§ Given data

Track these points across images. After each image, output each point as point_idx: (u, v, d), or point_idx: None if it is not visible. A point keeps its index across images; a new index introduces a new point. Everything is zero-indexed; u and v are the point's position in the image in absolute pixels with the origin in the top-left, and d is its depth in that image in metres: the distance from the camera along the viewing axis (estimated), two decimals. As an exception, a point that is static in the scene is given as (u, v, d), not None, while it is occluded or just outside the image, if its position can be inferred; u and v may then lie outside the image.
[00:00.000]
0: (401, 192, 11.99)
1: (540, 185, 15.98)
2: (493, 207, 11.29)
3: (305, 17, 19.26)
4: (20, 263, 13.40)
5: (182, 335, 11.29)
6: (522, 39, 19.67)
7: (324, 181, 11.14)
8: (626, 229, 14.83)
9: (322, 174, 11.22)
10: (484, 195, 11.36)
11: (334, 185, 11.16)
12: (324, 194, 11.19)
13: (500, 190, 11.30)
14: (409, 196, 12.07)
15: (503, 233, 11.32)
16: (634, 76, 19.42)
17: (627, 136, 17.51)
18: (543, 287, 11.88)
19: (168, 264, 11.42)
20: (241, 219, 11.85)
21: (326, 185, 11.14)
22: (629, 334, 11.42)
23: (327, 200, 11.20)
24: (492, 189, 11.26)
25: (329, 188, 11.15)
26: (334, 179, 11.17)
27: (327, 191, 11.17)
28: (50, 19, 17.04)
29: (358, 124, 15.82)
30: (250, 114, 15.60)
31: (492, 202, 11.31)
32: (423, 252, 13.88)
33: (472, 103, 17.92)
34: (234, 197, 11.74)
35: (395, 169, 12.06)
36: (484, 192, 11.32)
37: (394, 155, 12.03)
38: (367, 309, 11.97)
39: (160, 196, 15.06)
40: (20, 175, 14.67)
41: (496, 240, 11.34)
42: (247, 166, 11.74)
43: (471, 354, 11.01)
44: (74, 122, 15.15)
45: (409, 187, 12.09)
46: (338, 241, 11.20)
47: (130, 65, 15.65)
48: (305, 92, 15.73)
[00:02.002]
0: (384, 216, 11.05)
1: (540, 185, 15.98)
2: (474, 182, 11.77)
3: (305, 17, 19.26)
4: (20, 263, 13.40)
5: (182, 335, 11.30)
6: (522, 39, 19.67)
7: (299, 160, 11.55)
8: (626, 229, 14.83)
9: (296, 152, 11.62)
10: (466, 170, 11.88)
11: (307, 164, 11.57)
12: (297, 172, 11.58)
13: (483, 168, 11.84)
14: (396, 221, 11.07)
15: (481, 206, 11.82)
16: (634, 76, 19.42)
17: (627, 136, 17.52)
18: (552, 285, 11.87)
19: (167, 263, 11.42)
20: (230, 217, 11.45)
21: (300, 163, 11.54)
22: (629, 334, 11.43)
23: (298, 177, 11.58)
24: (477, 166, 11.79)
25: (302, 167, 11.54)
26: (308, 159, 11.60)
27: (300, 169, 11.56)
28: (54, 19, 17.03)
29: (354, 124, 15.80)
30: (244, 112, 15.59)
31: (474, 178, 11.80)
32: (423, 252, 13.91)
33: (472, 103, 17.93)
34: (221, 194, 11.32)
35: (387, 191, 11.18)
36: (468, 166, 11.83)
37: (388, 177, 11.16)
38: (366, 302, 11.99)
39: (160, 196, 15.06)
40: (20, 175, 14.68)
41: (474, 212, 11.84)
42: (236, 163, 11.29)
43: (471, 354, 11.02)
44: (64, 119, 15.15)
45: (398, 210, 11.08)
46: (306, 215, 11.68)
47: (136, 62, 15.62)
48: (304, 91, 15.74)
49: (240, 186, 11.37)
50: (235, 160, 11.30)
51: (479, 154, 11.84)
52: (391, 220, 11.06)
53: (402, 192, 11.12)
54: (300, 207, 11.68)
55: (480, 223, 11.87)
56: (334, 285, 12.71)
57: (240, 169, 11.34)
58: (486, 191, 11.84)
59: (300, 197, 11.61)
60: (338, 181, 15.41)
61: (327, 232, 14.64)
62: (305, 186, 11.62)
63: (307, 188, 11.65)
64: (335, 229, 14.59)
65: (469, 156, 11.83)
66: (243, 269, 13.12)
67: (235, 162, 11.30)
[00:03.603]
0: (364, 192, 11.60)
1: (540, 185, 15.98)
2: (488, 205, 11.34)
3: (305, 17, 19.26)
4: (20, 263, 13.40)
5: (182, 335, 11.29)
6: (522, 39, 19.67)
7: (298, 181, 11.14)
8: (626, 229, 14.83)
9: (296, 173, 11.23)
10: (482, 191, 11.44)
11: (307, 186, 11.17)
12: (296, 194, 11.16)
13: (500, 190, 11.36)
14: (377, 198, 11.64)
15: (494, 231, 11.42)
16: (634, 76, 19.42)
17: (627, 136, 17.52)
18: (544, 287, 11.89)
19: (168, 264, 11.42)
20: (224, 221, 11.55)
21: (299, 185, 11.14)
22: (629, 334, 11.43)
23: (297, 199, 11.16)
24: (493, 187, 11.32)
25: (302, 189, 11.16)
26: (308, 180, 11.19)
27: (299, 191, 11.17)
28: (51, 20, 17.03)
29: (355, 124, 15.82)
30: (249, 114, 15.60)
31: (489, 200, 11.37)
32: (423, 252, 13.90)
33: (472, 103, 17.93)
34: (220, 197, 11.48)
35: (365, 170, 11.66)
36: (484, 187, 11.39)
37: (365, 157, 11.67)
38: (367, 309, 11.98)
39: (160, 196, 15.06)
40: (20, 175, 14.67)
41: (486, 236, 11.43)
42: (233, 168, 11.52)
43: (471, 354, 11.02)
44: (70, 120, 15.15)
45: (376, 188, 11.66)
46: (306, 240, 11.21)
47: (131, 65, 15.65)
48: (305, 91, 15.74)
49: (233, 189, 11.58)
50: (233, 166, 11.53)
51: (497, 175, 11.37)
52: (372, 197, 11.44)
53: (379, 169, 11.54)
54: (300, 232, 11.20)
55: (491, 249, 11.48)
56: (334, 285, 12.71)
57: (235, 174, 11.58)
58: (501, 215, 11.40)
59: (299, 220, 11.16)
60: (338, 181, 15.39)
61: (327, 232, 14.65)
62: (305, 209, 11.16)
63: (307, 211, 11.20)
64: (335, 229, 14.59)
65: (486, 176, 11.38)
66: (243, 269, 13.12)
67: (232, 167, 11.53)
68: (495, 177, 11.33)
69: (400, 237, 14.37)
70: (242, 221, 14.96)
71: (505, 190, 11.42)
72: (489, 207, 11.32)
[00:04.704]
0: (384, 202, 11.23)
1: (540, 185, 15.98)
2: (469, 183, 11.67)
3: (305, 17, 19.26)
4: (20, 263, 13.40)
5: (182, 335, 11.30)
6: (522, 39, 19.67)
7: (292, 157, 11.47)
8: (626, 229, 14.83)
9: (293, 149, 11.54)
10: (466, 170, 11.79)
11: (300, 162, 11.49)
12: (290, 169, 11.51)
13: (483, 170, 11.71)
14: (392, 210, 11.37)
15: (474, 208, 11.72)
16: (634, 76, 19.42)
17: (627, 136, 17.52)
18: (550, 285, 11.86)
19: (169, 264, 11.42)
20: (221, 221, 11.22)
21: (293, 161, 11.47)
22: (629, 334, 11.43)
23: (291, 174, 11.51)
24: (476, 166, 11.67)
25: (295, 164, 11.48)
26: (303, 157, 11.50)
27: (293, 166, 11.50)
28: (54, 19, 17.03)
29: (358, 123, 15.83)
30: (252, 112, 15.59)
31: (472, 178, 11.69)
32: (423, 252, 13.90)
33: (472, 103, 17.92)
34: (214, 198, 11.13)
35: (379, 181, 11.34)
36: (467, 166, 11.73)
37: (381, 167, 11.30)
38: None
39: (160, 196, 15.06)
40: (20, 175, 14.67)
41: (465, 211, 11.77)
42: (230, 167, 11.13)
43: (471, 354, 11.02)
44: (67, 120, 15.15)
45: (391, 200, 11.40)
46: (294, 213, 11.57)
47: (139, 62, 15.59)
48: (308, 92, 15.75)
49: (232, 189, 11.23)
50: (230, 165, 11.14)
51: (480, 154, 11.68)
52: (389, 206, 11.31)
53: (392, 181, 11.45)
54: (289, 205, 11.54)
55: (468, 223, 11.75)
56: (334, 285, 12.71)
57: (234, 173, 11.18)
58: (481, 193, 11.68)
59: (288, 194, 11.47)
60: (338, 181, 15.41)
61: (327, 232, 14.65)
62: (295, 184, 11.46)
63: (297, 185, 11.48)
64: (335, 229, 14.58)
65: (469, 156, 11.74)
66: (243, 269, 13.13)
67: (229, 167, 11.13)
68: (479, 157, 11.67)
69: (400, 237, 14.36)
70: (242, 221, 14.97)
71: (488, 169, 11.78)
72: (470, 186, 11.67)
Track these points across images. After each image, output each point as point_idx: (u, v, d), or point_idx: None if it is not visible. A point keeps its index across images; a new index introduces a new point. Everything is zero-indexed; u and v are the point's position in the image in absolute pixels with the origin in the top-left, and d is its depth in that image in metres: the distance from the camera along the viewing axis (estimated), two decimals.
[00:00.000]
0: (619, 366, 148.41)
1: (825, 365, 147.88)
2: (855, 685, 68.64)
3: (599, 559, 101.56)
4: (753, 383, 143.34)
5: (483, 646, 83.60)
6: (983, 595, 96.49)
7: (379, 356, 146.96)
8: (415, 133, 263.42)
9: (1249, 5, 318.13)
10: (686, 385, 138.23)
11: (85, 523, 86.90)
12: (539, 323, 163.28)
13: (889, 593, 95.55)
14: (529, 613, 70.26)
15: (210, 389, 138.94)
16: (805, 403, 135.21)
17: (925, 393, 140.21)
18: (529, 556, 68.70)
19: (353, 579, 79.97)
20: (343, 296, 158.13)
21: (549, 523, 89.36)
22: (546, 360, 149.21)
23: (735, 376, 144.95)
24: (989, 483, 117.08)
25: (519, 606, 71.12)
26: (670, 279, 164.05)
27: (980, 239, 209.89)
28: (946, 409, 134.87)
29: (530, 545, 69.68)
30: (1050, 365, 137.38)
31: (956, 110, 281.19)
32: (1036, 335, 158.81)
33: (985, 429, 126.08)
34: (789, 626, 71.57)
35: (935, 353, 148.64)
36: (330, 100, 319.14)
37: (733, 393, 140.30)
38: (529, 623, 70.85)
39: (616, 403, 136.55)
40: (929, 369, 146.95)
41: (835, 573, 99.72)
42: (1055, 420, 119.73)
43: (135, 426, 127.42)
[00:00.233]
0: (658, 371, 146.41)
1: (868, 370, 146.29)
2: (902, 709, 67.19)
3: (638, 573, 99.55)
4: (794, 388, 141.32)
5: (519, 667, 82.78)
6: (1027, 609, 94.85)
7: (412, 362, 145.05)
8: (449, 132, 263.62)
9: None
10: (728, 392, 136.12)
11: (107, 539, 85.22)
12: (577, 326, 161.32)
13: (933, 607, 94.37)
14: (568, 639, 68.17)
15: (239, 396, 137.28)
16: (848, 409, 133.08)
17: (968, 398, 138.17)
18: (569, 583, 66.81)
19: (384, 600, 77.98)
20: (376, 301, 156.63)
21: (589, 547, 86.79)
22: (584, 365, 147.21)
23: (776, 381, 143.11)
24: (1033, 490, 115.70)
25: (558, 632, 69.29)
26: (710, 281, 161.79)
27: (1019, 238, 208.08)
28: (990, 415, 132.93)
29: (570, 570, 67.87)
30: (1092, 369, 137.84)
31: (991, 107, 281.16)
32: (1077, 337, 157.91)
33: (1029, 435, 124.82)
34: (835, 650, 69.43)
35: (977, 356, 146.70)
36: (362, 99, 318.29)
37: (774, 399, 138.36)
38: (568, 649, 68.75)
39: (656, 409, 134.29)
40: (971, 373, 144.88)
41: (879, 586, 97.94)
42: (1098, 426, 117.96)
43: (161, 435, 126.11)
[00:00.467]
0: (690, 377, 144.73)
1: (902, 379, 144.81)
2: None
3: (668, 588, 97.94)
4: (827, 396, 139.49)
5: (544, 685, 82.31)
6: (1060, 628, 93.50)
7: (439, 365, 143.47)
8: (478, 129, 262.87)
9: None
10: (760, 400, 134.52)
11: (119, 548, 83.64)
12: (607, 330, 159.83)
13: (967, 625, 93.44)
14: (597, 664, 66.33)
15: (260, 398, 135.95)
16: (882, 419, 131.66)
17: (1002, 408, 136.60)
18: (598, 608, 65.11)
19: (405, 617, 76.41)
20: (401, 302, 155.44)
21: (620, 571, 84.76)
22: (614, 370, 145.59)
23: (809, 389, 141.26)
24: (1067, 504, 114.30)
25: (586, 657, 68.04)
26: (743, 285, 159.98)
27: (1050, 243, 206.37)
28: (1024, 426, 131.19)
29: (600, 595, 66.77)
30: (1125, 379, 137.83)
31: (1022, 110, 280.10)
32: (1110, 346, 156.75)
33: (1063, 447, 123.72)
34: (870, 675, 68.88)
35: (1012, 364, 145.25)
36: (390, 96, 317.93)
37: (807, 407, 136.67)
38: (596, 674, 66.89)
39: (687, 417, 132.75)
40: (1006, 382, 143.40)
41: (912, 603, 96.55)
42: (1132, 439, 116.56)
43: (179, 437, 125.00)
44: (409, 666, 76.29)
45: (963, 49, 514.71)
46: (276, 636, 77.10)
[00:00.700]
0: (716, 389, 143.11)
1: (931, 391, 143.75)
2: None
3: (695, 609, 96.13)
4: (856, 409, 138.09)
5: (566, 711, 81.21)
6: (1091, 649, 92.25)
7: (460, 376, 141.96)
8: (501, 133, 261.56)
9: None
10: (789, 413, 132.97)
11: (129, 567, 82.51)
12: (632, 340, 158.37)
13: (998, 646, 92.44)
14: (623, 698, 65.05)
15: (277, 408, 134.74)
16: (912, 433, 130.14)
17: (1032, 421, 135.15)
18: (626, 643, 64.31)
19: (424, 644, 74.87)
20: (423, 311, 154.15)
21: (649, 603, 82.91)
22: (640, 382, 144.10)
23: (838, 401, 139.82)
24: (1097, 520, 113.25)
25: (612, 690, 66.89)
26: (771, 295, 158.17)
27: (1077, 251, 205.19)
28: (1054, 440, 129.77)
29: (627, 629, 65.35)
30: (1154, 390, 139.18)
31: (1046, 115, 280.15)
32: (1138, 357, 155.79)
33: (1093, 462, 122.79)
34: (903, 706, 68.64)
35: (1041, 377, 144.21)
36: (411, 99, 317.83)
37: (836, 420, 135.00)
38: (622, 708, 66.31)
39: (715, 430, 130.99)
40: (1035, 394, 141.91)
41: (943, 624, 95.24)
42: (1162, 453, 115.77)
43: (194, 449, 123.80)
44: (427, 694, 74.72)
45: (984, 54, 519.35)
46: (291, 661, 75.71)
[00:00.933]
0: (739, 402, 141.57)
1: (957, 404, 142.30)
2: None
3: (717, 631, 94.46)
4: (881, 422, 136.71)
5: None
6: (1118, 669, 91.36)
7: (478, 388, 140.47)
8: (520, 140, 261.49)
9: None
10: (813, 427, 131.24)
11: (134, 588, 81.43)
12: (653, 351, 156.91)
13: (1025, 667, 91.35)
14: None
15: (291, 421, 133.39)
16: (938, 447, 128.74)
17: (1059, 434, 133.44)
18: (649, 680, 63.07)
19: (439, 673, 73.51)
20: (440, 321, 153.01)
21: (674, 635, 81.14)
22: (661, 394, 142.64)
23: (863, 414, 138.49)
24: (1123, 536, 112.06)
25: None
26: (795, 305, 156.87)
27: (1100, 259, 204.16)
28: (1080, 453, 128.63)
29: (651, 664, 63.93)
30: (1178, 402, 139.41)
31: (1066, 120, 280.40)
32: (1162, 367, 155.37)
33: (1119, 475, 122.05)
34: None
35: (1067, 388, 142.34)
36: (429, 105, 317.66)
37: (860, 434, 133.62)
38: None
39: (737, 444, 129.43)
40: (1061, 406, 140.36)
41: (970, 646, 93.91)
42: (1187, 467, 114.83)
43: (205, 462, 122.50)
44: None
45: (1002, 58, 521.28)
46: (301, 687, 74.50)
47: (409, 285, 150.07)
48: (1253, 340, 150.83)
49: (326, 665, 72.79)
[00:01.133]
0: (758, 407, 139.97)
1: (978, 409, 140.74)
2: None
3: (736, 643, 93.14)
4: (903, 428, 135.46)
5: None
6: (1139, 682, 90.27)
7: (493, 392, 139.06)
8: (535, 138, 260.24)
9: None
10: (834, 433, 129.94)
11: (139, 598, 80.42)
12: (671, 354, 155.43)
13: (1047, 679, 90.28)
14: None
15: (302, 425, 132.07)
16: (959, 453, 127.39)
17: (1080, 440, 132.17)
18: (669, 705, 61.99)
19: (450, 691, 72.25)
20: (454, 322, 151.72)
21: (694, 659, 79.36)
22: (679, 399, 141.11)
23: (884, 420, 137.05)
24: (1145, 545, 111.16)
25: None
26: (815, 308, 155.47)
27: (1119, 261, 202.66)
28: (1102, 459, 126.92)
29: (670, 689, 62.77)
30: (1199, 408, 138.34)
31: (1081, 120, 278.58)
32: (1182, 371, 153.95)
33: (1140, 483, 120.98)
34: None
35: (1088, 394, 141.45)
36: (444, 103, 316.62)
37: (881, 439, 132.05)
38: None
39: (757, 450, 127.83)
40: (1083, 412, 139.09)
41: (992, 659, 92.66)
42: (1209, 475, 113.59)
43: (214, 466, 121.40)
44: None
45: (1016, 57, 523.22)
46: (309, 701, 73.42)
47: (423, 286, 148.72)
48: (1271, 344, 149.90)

§ The problem
A line belongs in the answer if it contains the word "metres"; please copy each such line from the material.

§ Result of the exercise
Track these points across images. After each image, output each point as point_idx: (u, v, d), or point_idx: None if it is not visible. A point keeps its index across images; a new index introduces a new point. Everything is zero-indexed; u and v are the point's position in the image in absolute pixels with the origin in the top-left, and d is its depth in that image in metres: the distance from the camera along the viewing axis (estimated), two decimals. As an exception, a point that is static in the scene is given as (u, v, d), not None, while it is occluded or just outside the image, if its position can be inferred; u and v may then lie outside the image.
Track these points across images. After each image, output each point as point_idx: (u, v, d), or point_idx: None if it is not visible. A point keeps its index across images; a new index introduces a new point. Everything is zero-indexed; u and v are the point's position in the image in absolute pixels with the origin in the top-left, and d is its depth in that image in metres: the distance from the camera along the viewing axis (estimated), two decimals.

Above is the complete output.